Ants: A Golden Shovel Poem

April was having a tough day. An
awful day, if you like. She saw an ant
walking on her cereal, broke
her favourite mug and then all
of her guinea pigs dropped dead from the
deafening sound of the shelf carrying
her books falling on to her Dad’s old records.

That was only the morning. Just
as she got to work her boss called to
say she needed a word with her. “Give
your goodbyes, you’re fired April.” An
awful, awful day. She had no idea
what to do. So she did what most
would do. She got drunk and squashed some ants.

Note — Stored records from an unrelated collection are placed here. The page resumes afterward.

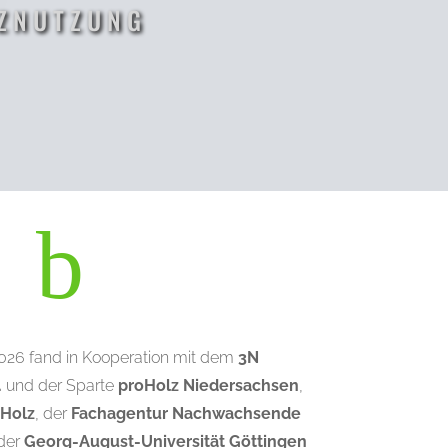
LZNUTZUNG
b
26 fand in Kooperation mit dem
3N
.
und der Sparte
proHolz Niedersachsen
,
 Holz
, der
Fachagentur Nachwachsende
 der
Georg-August-Universität Göttingen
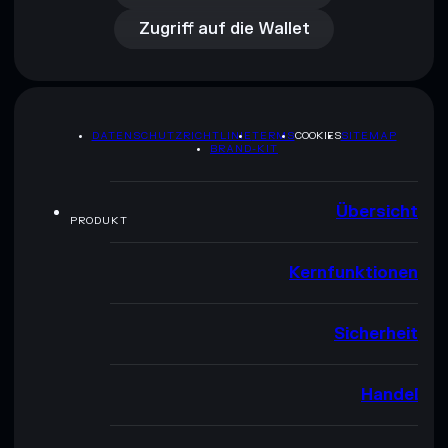
Zugriff auf die Wallet
DATENSCHUTZRICHTLINIE
TERMS
COOKIES
SITEMAP
BRAND-KIT
Übersicht
PRODUKT
Kernfunktionen
Sicherheit
Handel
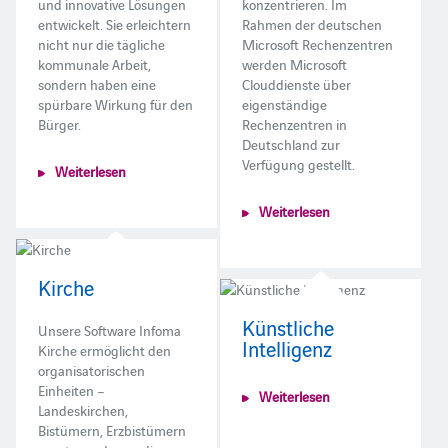
und innovative Lösungen
konzentrieren. Im
entwickelt. Sie erleichtern
Rahmen der deutschen
nicht nur die tägliche
Microsoft Rechenzentren
kommunale Arbeit,
werden Microsoft
sondern haben eine
Clouddienste über
spürbare Wirkung für den
eigenständige
Bürger.
Rechenzentren in
Deutschland zur
Verfügung gestellt.
Weiterlesen
Weiterlesen
Kirche
Künstliche
Unsere Software Infoma
Intelligenz
Kirche ermöglicht den
organisatorischen
Einheiten –
Weiterlesen
Landeskirchen,
Bistümern, Erzbistümern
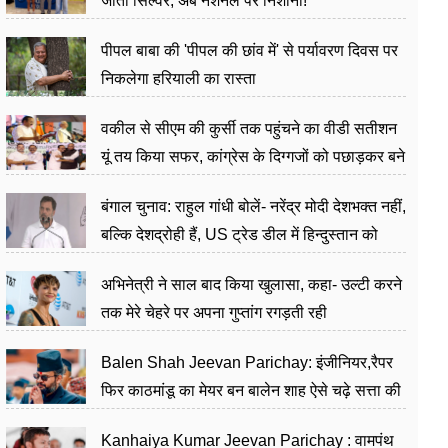
जीता सिल्वर, अब नेशनल पर निशाना!
पीपल बाबा की 'पीपल की छांव में' से पर्यावरण दिवस पर
निकलेगा हरियाली का रास्ता
वकील से सीएम की कुर्सी तक पहुंचने का वीडी सतीशन
यूं तय किया सफर, कांग्रेस के दिग्गजों को पछाड़कर बने
जननेता
बंगाल चुनाव: राहुल गांधी बोलें- नरेंद्र मोदी देशभक्त नहीं,
बल्कि देशद्रोही हैं, US ट्रेड डील में हिन्दुस्तान को
बेचने का काम किया
अभिनेत्री ने साल बाद किया खुलासा, कहा- उल्टी करने
तक मेरे चेहरे पर अपना गुप्तांग रगड़ती रही
Balen Shah Jeevan Parichay: इंजीनियर,रैपर
फिर काठमांडू का मेयर बन बालेन शाह ऐसे चढ़े सत्ता की
सीढ़ियां, अब चलाएंगे नेपाल सरकार
Kanhaiya Kumar Jeevan Parichay : वामपंथ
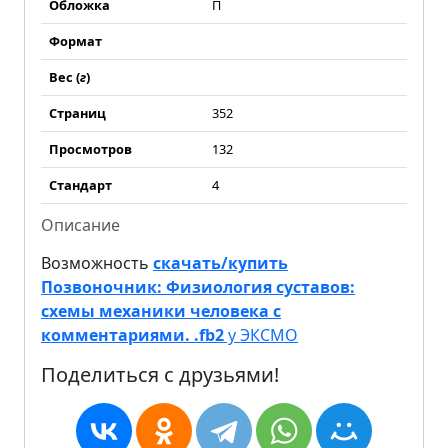
Обложка
П
Формат
Вес (
г
)
Страниц
352
Просмотров
132
Стандарт
4
Описание
Возможность
скачать/купить
Позвоночник: Физиология суставов:
схемы механики человека с
комментариями. .fb2
у ЭКСМО
Поделиться с друзьями!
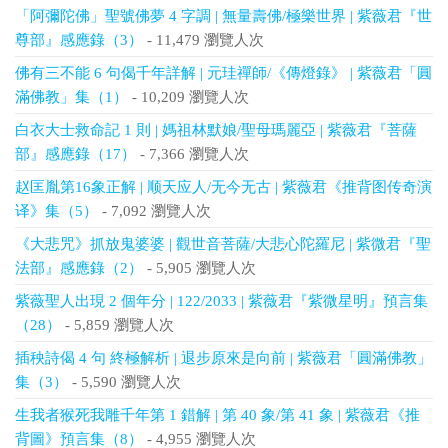
「阿彌陀佛」聖號佛夢 4 字調 | 無量壽佛/極樂世界 | 紫薇君『世
尊部』感應錄（3）
- 11,479 瀏覽人次
佛有三不能 6 句偈千年詳解 | 元珪禪師/《傳燈錄》 | 紫薇君「圓
滿佛教」集（1）
- 10,209 瀏覽人次
白衣大士救命記 1 則 | 媽祖林默娘/聖母瑪麗亞 | 紫薇君『菩薩
部』感應錄（17）
- 7,366 瀏覽人次
赵匡胤第16象正解 | 顺天应人/无今无古 | 紫薇君《推背图传奇演
译》集（5）
- 7,092 瀏覽人次
《大悲咒》抓放鬼婆婆 | 觀世音菩薩/大悲心陀羅尼 | 紫微君『聖
法部』感應錄（2）
- 5,905 瀏覽人次
紫薇聖人出現 2 個年分 | 122/2033 | 紫薇君『紫微星明』預言集
（28）
- 5,859 瀏覽人次
插秧詩偈 4 句 終極解析 | 退步原來是向前 | 紫薇君「圓滿佛教」
集（3）
- 5,590 瀏覽人次
生我者猴死我雕千年第 1 錯解 | 第 40 象/第 41 象 | 紫薇君《推
背圖》預言集（8）
- 4,955 瀏覽人次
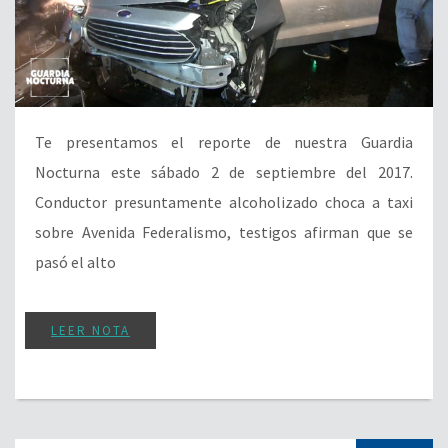
Te presentamos el reporte de nuestra Guardia
Nocturna este sábado 2 de septiembre del 2017.
Conductor presuntamente alcoholizado choca a taxi
sobre Avenida Federalismo, testigos afirman que se
pasó el alto
LEER NOTA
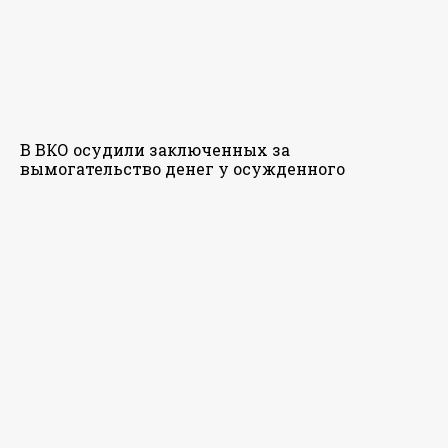
В ВКО осудили заключенных за
вымогательство денег у осужденного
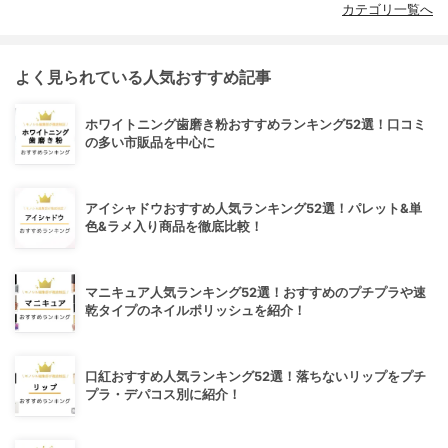
カテゴリ一覧へ
よく見られている人気おすすめ記事
ホワイトニング歯磨き粉おすすめランキング52選！口コミ
の多い市販品を中心に
アイシャドウおすすめ人気ランキング52選！パレット&単
色&ラメ入り商品を徹底比較！
マニキュア人気ランキング52選！おすすめのプチプラや速
乾タイプのネイルポリッシュを紹介！
口紅おすすめ人気ランキング52選！落ちないリップをプチ
プラ・デパコス別に紹介！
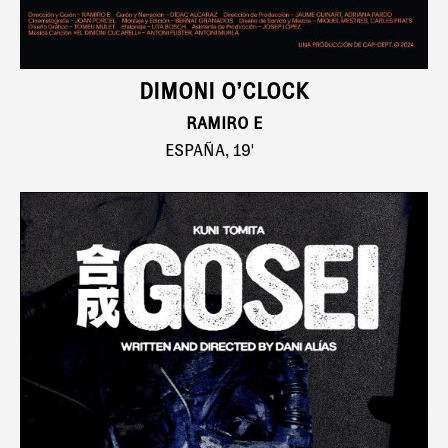
DIMONI O’CLOCK
RAMIRO E
ESPAÑA, 19'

The destruction was horrendous. I can’t
quite describe. Blood. Screams. She went to carry
on when she heard a faint cry: “Too much!
Too much! We can’t take any more!”
The little ant pleaded. “Rather than
take your bad day out on us, go for a
a walk. I know things might look shit,

but it will get better. Piece by piece.
You now have an opportunity of
moving on with life, turning a new leaf.
What do you say?” April thought hard about this…
“Fuck off, you little anty cunt,”
she screamed and grabbed the largest rock she could
hold and proceeded to carry

it over to the remaining ants, where a
bigger squashing massacre took place. With only two
tiny bastards left, she poured a litre
of petrol on them, shoved a flaming rag in a bottle
smashed that right down on top of
them and celebrated with a calming cider.

© Carl Burkitt 2017

This poem is part of a challenge for National Poetry Writing Month 2017 – a different style of poem each day about a woman called April. The final word on each line making Tim Key’s ‘The Main Ant’ poem.